MSU Employee Celebrates 60 Years
STARKVILLE, Miss. — Mix positive attitude with strong work ethic, and throw in a dash of love for cooking. Season with enthusiasm for Mississippi State University and its students. Marinate for 60 years.
This recipe makes a one-of-a-kind employee — Henry Isaac, long-time cook in Perry Cafeteria.
He is irreplaceable, said Bill Broyles, assistant vice president for student affairs. Isaac’s passion for serving students and doing his job well simply put him in a class by himself.
“Henry’s devotion to the students of Mississippi State is just unmatched,” Broyles said. “He’s an inspiration to the entire Student Affairs family because all we have to do is look at him to see what devotion to students looks like. It’s always about serving the students, and Henry’s an inspiration that we can all learn from.”
After starting work at the university in 1953, Isaac is celebrating his years of work at Perry Cafeteria. He retired in 1994 after 41 years of service, but he just couldn’t stay away, so he returned as a part-time employee, he said.
“They needed somebody, and I always love to work. So I end up staying around,” he said. “I really count Mississippi State as home. When Mississippi State needs me, I come and I’ll stay.”
Broyles agreed, explaining he would be surprised if he didn’t continue to run into Isaac on campus.
“I look forward to seeing Henry at work next week and next month and next year. He shows no signs of slowing down, and it’s clear to me he really loves what he’s doing. Every day, Henry’s excited about coming to work,” Broyles said.
Isaac started working on the campus grounds with his father in the 1950s; they hauled trash together.
“I said to myself, ‘I don’t like this job.’ So in the fall, I came to the cafeteria, and I started washing glasses,” Isaac said. “Then I said, ‘Well, I’m going to have to do something better,’ so I started helping them cook. When I saw what had to be done, I just started doing it.”
During his years at the university, Isaac has been part of many historical moments. He recalled during his celebration on Thursday that one of the most significant moments may have been when he helped basketball players sneak off campus to play in the 1963 NCAA Tournament, now known as “The Game of Change.”
“When Mississippi State won the Southeastern Conference in 1963, they weren’t integrated. They had to go to Chicago to play Loyola (University); they were integrated there. But it was against the law in Mississippi,” Isaac said.
“So, we had a truck we used to haul trash in, and we had to take the basketball team and load them into that truck. We took the team and put them on the private plane. If we got caught, we’d have gone to jail. People wanted to stop us, but we had them gone already.”
MSU lost the basketball game, but the Bulldogs and the people who helped get the team to the game sowed the seeds for integration and reconciliation not just on campus, but throughout the state and nation, Isaac said.
The key to overcoming negative situations, no matter what they may be, is to maintain a positive attitude, he added.

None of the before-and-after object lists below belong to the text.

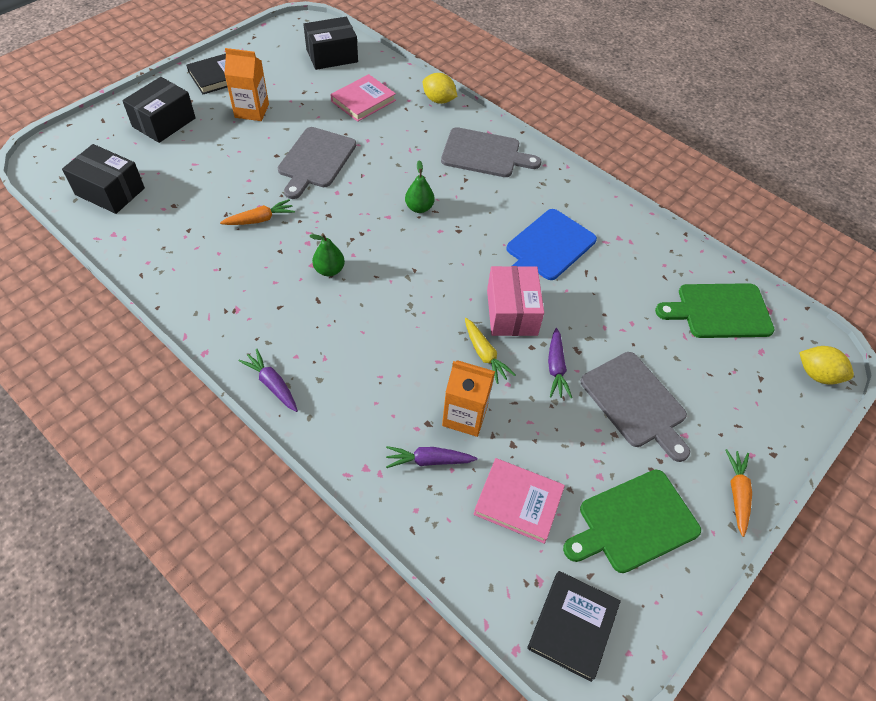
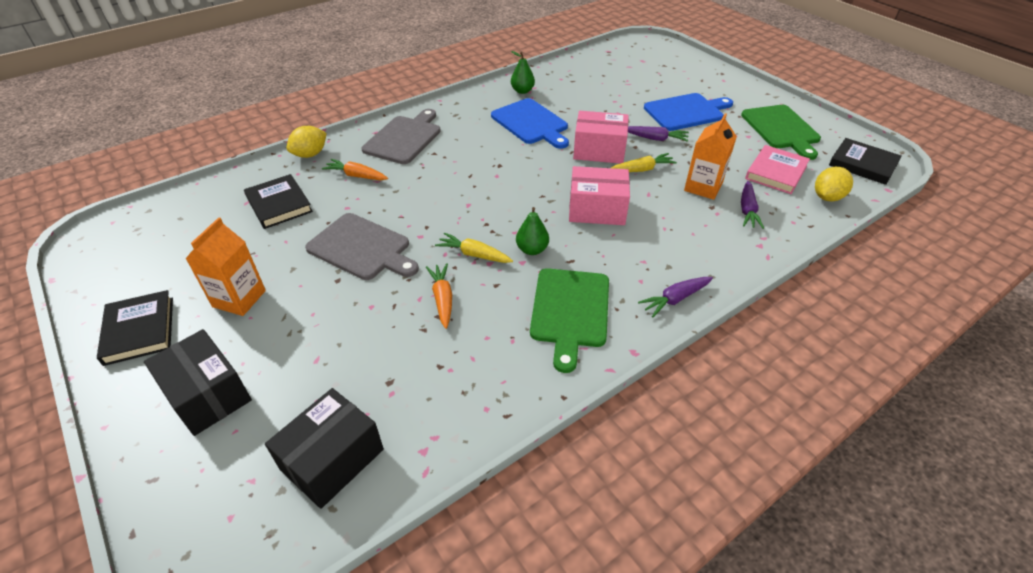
camera: 75 degrees left, 10 degrees down
(317, 230) = (474, 254): none -> yellow carrot
(332, 56) = (176, 221): black box -> none
(363, 101) = (279, 204): pink book -> black book
(400, 316) = (597, 209): none -> pink box
(419, 208) = (463, 184): green pear -> green pear (522, 91)
(635, 403) = (686, 112): grey cutting board -> blue cutting board
(719, 311) = (607, 67): green cutting board -> green cutting board (570, 311)
(737, 493) = (752, 90): orange carrot -> orange carrot (356, 176)
(817, 374) = (661, 47): yellow lemon -> yellow lemon (827, 197)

“You’ve got to have good heart,” he said. “You’ve got to smile when they’re talking bad. I love to work, I love to see the students taken care of, and I love Mississippi State. I never cared how rough it got; I knew there was a better day coming.
“I really didn’t have many bad days. You’ve got to love people; then, people will love you.”
Working at MSU for more than half a century has been a wonderful experience for him, and Isaac doesn’t really feel like 60 years have passed since he first started working on campus, he said.
“I’ve enjoyed my stay; it seems like just a few years ago since I came. I love to cook and take care of these kids,” he said.